Given data:
[Start of section]

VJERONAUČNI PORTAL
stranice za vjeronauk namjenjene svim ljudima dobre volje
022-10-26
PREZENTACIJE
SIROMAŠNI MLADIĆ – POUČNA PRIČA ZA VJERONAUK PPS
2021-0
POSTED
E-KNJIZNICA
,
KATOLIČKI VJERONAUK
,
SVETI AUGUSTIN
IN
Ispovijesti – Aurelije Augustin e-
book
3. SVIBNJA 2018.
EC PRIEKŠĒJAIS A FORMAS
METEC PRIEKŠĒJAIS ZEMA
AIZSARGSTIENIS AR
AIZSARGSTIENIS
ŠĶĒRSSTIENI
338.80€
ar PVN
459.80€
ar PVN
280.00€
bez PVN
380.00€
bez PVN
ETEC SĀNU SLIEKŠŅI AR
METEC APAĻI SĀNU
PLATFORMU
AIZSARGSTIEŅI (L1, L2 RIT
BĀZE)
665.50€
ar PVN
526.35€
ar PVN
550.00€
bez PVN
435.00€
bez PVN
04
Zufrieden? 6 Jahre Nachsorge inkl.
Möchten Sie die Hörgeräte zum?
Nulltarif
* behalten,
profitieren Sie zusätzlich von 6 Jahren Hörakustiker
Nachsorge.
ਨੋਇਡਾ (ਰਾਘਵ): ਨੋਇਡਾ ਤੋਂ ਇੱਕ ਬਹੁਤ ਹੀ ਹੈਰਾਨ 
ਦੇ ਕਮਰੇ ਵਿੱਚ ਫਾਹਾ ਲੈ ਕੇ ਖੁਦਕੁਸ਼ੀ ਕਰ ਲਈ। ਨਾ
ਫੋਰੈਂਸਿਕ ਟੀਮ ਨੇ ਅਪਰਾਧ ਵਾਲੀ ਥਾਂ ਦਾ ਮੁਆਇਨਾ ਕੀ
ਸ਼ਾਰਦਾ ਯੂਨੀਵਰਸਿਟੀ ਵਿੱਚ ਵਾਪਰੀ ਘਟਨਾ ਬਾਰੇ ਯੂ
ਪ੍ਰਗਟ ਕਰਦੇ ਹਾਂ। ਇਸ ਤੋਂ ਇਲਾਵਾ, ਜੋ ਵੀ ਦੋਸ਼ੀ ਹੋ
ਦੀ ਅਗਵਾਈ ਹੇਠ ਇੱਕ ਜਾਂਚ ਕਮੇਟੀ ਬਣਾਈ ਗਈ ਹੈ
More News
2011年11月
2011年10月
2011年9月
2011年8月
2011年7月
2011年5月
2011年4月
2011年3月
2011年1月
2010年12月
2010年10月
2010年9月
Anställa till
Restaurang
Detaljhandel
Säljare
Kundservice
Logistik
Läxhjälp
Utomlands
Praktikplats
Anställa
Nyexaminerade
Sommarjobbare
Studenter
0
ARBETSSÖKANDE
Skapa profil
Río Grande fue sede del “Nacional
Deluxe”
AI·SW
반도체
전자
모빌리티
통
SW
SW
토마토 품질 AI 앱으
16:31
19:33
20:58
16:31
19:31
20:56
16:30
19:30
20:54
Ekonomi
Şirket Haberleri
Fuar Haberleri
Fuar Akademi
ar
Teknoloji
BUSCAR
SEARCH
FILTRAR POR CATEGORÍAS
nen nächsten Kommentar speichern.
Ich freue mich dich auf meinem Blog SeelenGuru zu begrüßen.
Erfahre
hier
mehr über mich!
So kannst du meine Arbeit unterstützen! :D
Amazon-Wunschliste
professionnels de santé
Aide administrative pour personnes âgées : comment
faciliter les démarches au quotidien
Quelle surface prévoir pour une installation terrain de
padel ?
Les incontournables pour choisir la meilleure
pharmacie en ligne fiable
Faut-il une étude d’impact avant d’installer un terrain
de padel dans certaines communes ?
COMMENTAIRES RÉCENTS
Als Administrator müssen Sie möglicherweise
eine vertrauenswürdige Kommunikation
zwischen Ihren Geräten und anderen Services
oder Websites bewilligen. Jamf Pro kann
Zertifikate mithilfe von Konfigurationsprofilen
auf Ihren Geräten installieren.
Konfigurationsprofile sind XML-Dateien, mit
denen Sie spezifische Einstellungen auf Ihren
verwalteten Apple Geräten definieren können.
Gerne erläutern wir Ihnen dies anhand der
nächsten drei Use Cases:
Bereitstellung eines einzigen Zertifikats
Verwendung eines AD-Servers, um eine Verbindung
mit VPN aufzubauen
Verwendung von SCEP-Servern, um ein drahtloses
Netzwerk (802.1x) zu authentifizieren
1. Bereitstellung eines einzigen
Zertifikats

[End of section]

Could you write out the entries above again, changing every "PVN" to "VAT" and leaving everything else as it is?

VJERONAUČNI PORTAL
stranice za vjeronauk namjenjene svim ljudima dobre volje
022-10-26
PREZENTACIJE
SIROMAŠNI MLADIĆ – POUČNA PRIČA ZA VJERONAUK PPS
2021-0
POSTED
E-KNJIZNICA
,
KATOLIČKI VJERONAUK
,
SVETI AUGUSTIN
IN
Ispovijesti – Aurelije Augustin e-
book
3. SVIBNJA 2018.
EC PRIEKŠĒJAIS A FORMAS
METEC PRIEKŠĒJAIS ZEMA
AIZSARGSTIENIS AR
AIZSARGSTIENIS
ŠĶĒRSSTIENI
338.80€
ar VAT
459.80€
ar VAT
280.00€
bez VAT
380.00€
bez VAT
ETEC SĀNU SLIEKŠŅI AR
METEC APAĻI SĀNU
PLATFORMU
AIZSARGSTIEŅI (L1, L2 RIT
BĀZE)
665.50€
ar VAT
526.35€
ar VAT
550.00€
bez VAT
435.00€
bez VAT
04
Zufrieden? 6 Jahre Nachsorge inkl.
Möchten Sie die Hörgeräte zum?
Nulltarif
* behalten,
profitieren Sie zusätzlich von 6 Jahren Hörakustiker
Nachsorge.
ਨੋਇਡਾ (ਰਾਘਵ): ਨੋਇਡਾ ਤੋਂ ਇੱਕ ਬਹੁਤ ਹੀ ਹੈਰਾਨ 
ਦੇ ਕਮਰੇ ਵਿੱਚ ਫਾਹਾ ਲੈ ਕੇ ਖੁਦਕੁਸ਼ੀ ਕਰ ਲਈ। ਨਾ
ਫੋਰੈਂਸਿਕ ਟੀਮ ਨੇ ਅਪਰਾਧ ਵਾਲੀ ਥਾਂ ਦਾ ਮੁਆਇਨਾ ਕੀ
ਸ਼ਾਰਦਾ ਯੂਨੀਵਰਸਿਟੀ ਵਿੱਚ ਵਾਪਰੀ ਘਟਨਾ ਬਾਰੇ ਯੂ
ਪ੍ਰਗਟ ਕਰਦੇ ਹਾਂ। ਇਸ ਤੋਂ ਇਲਾਵਾ, ਜੋ ਵੀ ਦੋਸ਼ੀ ਹੋ
ਦੀ ਅਗਵਾਈ ਹੇਠ ਇੱਕ ਜਾਂਚ ਕਮੇਟੀ ਬਣਾਈ ਗਈ ਹੈ
More News
2011年11月
2011年10月
2011年9月
2011年8月
2011年7月
2011年5月
2011年4月
2011年3月
2011年1月
2010年12月
2010年10月
2010年9月
Anställa till
Restaurang
Detaljhandel
Säljare
Kundservice
Logistik
Läxhjälp
Utomlands
Praktikplats
Anställa
Nyexaminerade
Sommarjobbare
Studenter
0
ARBETSSÖKANDE
Skapa profil
Río Grande fue sede del “Nacional
Deluxe”
AI·SW
반도체
전자
모빌리티
통
SW
SW
토마토 품질 AI 앱으
16:31
19:33
20:58
16:31
19:31
20:56
16:30
19:30
20:54
Ekonomi
Şirket Haberleri
Fuar Haberleri
Fuar Akademi
ar
Teknoloji
BUSCAR
SEARCH
FILTRAR POR CATEGORÍAS
nen nächsten Kommentar speichern.
Ich freue mich dich auf meinem Blog SeelenGuru zu begrüßen.
Erfahre
hier
mehr über mich!
So kannst du meine Arbeit unterstützen! :D
Amazon-Wunschliste
professionnels de santé
Aide administrative pour personnes âgées : comment
faciliter les démarches au quotidien
Quelle surface prévoir pour une installation terrain de
padel ?
Les incontournables pour choisir la meilleure
pharmacie en ligne fiable
Faut-il une étude d’impact avant d’installer un terrain
de padel dans certaines communes ?
COMMENTAIRES RÉCENTS
Als Administrator müssen Sie möglicherweise
eine vertrauenswürdige Kommunikation
zwischen Ihren Geräten und anderen Services
oder Websites bewilligen. Jamf Pro kann
Zertifikate mithilfe von Konfigurationsprofilen
auf Ihren Geräten installieren.
Konfigurationsprofile sind XML-Dateien, mit
denen Sie spezifische Einstellungen auf Ihren
verwalteten Apple Geräten definieren können.
Gerne erläutern wir Ihnen dies anhand der
nächsten drei Use Cases:
Bereitstellung eines einzigen Zertifikats
Verwendung eines AD-Servers, um eine Verbindung
mit VPN aufzubauen
Verwendung von SCEP-Servern, um ein drahtloses
Netzwerk (802.1x) zu authentifizieren
1. Bereitstellung eines einzigen
Zertifikats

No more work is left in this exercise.